Даже те, кто утверждает, что винтовка — это штука тяжелая, а брюки от Гуччи все-таки лучше, просто кокетничают. Для них запах оружейного масла один черт лучше всех духов, а лысый Брюс Уиллис значительно привлекательней волосатого Ди Каприо.
Мужчины любят оружие. Стрелять. Размахивать ножом. Одеваться в «камуфло». Ложиться «на позиции».
Этот особый ген образовался у доисторической и человекоподобной обезьяны в момент, когда она, затурканная хищниками до последней черты, отоварила саблезубого тигра увесистой дубиной по хребту и перешибла его начисто.

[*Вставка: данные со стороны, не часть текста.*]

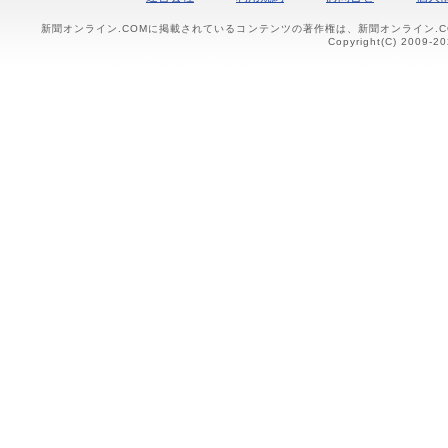
新聞オンライン.COMに掲載されているコンテンツの著作権は、新聞オンライン.
Copyright(C) 2009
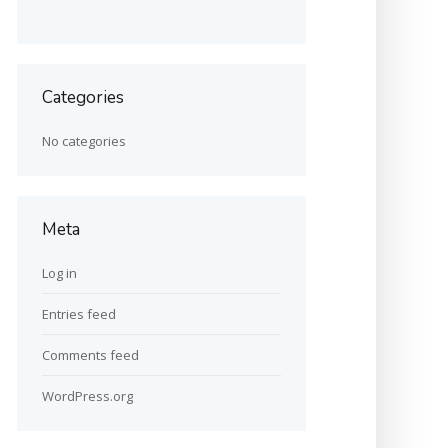
Categories
No categories
Meta
Log in
Entries feed
Comments feed
WordPress.org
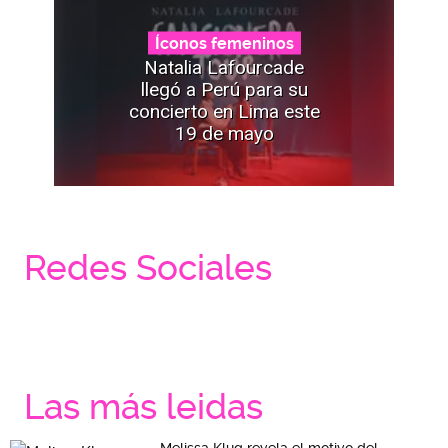
Íconos femeninos
Natalia Lafourcade
llegó a Perú para su
concierto en Lima este
19 de mayo
Redes Sociales
Las más leidas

Но оружейник свое дело не любил. Потому что иначе, чем нелюбовью, нельзя было объяснить скупую, занудную до зубной боли, вымученную манеру подачи материала.
Сергей в очередной раз толкнул локтем старательно засыпающего Платона:
— Не спать. Он еще говорит…
— Если бы он замолчал, было бы значительно лучше, — отозвался Платон, тряся головой.
Лекция проводилась в тире, помещении, явно не предназначенном для этих целей. Курсанты стояли у стен, кто-то прислонился к стенду. Некоторые пытались записывать. Не получалось.
— С прекращением выпуска пистолета Стечкина в России возник своеобразный вакуум. Войска и особенно специальные подразделения испытывали острую потребность в адекватной замене, — гундел лектор. Его искалеченный насморком голос эхом разносился по вместительному тиру. Мужичонка был низенький, узкоплечий и, что называется, слегка «плюгавенький». — Пистолет Макарова, естественно, для спецопераций не подходил. И поэтому в рамках темы «грач» завод «Ижмех» предложил новую разработку — МР-443, или «Грач», впоследствии «Грач-2», Затвор со скосом и более совершенные устройства предохранения. Плюс работа с мощным парабеллумовским патроном и усовершенствованные прицельные приспособления. Этот пистолет принят на вооружение. Я даже допускаю, что было бы вполне логично вооружить вас этим серьезным оружием. Но…
Оружейник замолчал. Постоял с минуту, рассматривая что-то в дальнем конце тира, будто собираясь с силами. Потом махнул рукой и продолжил:
— Но я полагаю, что вам на вооружение поступит интересная разработка тульского КБ «Приборостроения». То есть ГШ-18. Буквы традиционно обозначают конструкторов, в нашем случае Грязева и Шипунова, а цифры — емкость магазина…
— Как ты считаешь, — прошептал Иванов, — практические занятия сегодня будут или нам этот треп до конца слушать?